By Byron Mathioudakis, 03 Mar 2021 COTY

Wheels Car of the Year 2021 contender Mercedes-Benz GLB feature

Compact, quirky and uncommonly quick, but at what cost?

On the face of it, the Mercedes-Benz GLB is an answer to a question nobody seems to have asked.

Yet, in some ways, the self-consciously dorky/ultra-cool (please choose) SUV might just be the most convincing of all the current crop of front-wheel-drive-based Benzes.

Spun off the MFA2 architecture introduced by the existing A-Class hatchback in 2018, the GLB is a tall-bodied, high-riding three-row premium SUV, with styling that references the massive full-sized GLS, with a hint of G-Class Geländewagen attitude added in.

As the ‘B’ implies, the newcomer fits between two popular SUVs – the GLA crossover and the much-larger GLC. And when you consider that the former is barely bigger than the hatch that begat it, Mercedes’ need for something heftier against Audi’s Q3 and the BMW X1 is obvious.

Question answered, then.

Just to teach its compatriots a lesson, that nifty third row also gives Stuttgart a lure with which to snag Land Rover Discovery Sport buyers.

Wheels Comparison: GLB v Discovery Sport

Thoughtful design defines the Benz’s packaging, with a stretched wheelbase and long back doors for easier access to all rear seating. The tall roof liberates space inside, deep windows add light and vision and the middle row slides for exceptional legroom. Note, however, that only passengers under 170cm tall are recommended for row drei. When it’s folded, the available cargo area is cavernous.

From the front seats forward, we’re talking pure A-Class, down to the glitzy 10.25-inch touchscreen, ‘Hey Mercedes’ voice control, multi-configurable digital instruments, turbine-chic air vents and bags of storage. Similarly, all the expected safety kit is present. And there’s a decent amount of gear included, too.

On the other hand, the squeaky trim and sub-par plastics undermine Mercedes’ reputation for quality. The same applies to the base GLB 200’s Renault-sourced 1.3-litre four-pot turbo/front-drive powertrain, which Mercedes wouldn’t supply for COTY assessment, but from past experience, also lacks the finesse expected from a Benz.

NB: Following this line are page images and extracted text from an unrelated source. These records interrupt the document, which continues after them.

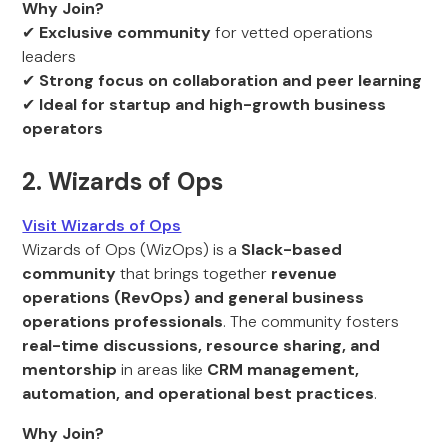
Why Join?
✔
Exclusive community
for vetted operations
leaders
✔
Strong focus on collaboration and peer learning
✔
Ideal for startup and high-growth business
operators
2. Wizards of Ops
Visit Wizards of Ops
Wizards of Ops (WizOps) is a
Slack-based
community
that brings together
revenue
operations (RevOps) and general business
operations professionals
. The community fosters
real-time discussions, resource sharing, and
mentorship
in areas like
CRM management,
automation, and operational best practices
.
Why Join?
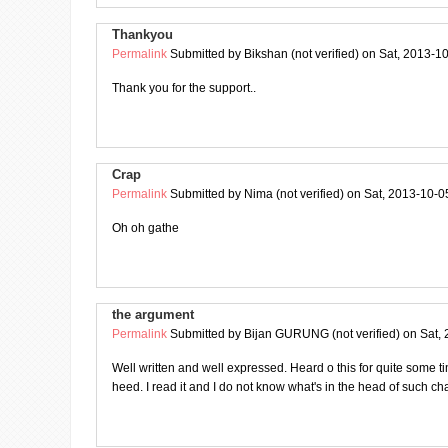
Thankyou
Permalink
Submitted by
Bikshan (not verified)
on Sat, 2013-10
Thank you for the support..
Crap
Permalink
Submitted by
Nima (not verified)
on Sat, 2013-10-0
Oh oh gathe
the argument
Permalink
Submitted by
Bijan GURUNG (not verified)
on Sat, 
Well written and well expressed. Heard o this for quite some tim
heed. I read it and I do not know what's in the head of such ch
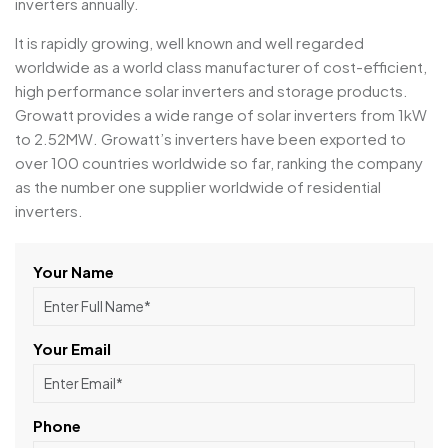
inverters annually.
It is rapidly growing, well known and well regarded
worldwide as a world class manufacturer of cost-efficient,
high performance solar inverters and storage products.
Growatt provides a wide range of solar inverters from 1kW
to 2.52MW. Growatt’s inverters have been exported to
over 100 countries worldwide so far, ranking the company
as the number one supplier worldwide of residential
inverters.
Your Name
Your Email
Phone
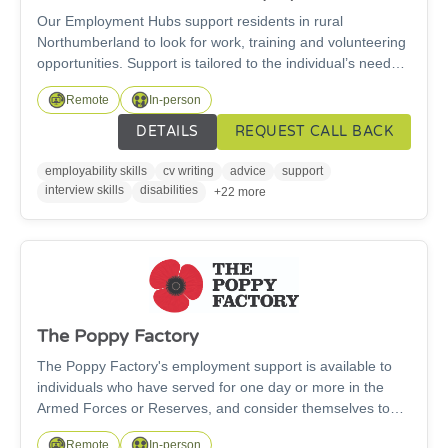
Our Employment Hubs support residents in rural
Northumberland to look for work, training and volunteering
opportunities. Support is tailored to the individual’s needs
(whether they are young or old, have physical disabilities,
Remote
In-person
mental health problems or learning disabilities, parental or
caring responsibilities etc). We offer careers advice, cv
DETAILS
REQUEST CALL BACK
creation, help with job search, making applications,
preparing for interviews & improving IT skills. Drop in to
employability skills
cv writing
advice
support
meet others in a similar situation in a warm, friendly
interview skills
disabilities
+22 more
atmosphere. Hubs are located at Alnwick, Amble,
Haltwhistle, Hexham, Morpeth and Prudhoe.
The Poppy Factory
The Poppy Factory's employment support is available to
individuals who have served for one day or more in the
Armed Forces or Reserves, and consider themselves to
have any kind of physical or mental health condition.We
Remote
In-person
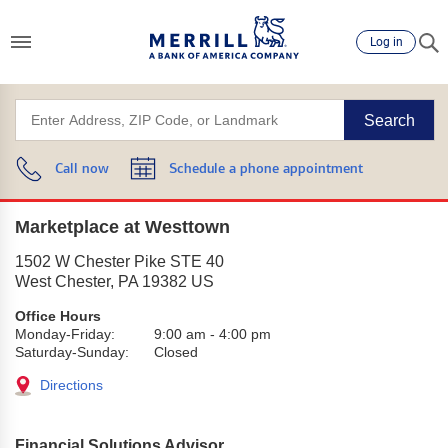
Log in
Search
Call now
Schedule a phone appointment
Marketplace at Westtown
1502 W Chester Pike STE 40
West Chester
,
PA
19382
US
Office Hours
Monday-Friday:
9:00 am
-
4:00 pm
Saturday-Sunday:
Closed
Directions
Financial Solutions Advisor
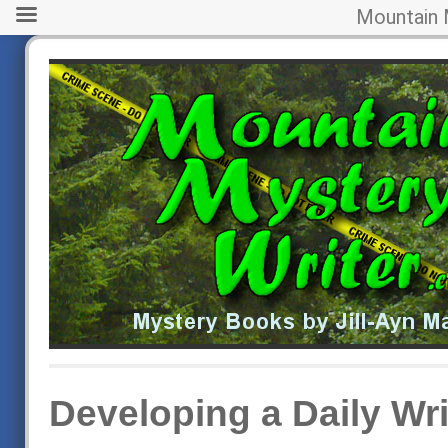
Mountain 
Developing a Daily Wri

Little wonder then that the GLB 250 4Matic is where most of the buyers migrate up to. This is a searing, stirring performer, a rev-hungry 165kW/350Nm turbo 2.0-litre belter backed up by a slick auto, sharp handling and a hunkered-down chassis that faithfully follows the driver’s command.

And if that’s not enough, the range-topping 225kW/400Nm GLB 35 AMG amplifies all that with dazzling ferocity, for knockout acceleration. Slightly unhinged, it relentlessly piles on speed, accompanied by a soaring soundtrack and genre-bending grip that lives up to the storied suffix applied to that otherwise slightly sad-looking tail treatment. This is unfeasibly fiery without being frenetic.

Frustratingly, however, both the 250 and 35 AMG cost a lot of money, skirting $80K and $95K respectively with a couple of choice options. Then there’s the ride quality, which is fine in Comfort mode thanks to the standard adaptive dampers (except GLB 200), but in Sport mode it brings back that old bugbear of rattly cabin bits.

If Mercedes is sick of hearing this criticism, then a back-to-back drive with cheaper crossovers – such as the Mazda CX-30 – reveals the extent of our dissatisfaction here.

Still, the higher-spec GLBs might be the answer for well-heeled enthusiasts seeking an engaging, family-orientated, urban-friendly SUV with a decent dollop of character to boot. Too uneven to progress further in COTY, but fun all the same.

Richard Ferlazzo on the Mercedes-Benz GLB's design

“The boxy upright styling with softened edges does nothing for me but it still looks rich and robust for its compact size. Similarly, the interior has all the usual cool infotainment screens, turbine-style air vents and funky lighting, but the door-trims felt flimsy and some of the hard plastics were disappointing.

Also, the slender gear selector stalk feels fiddly and underdone. Moreover, the third-row packaging is for kids only under a certain size which makes it less versatile. Nonetheless, it will likely hit a sweet spot for some buyers.”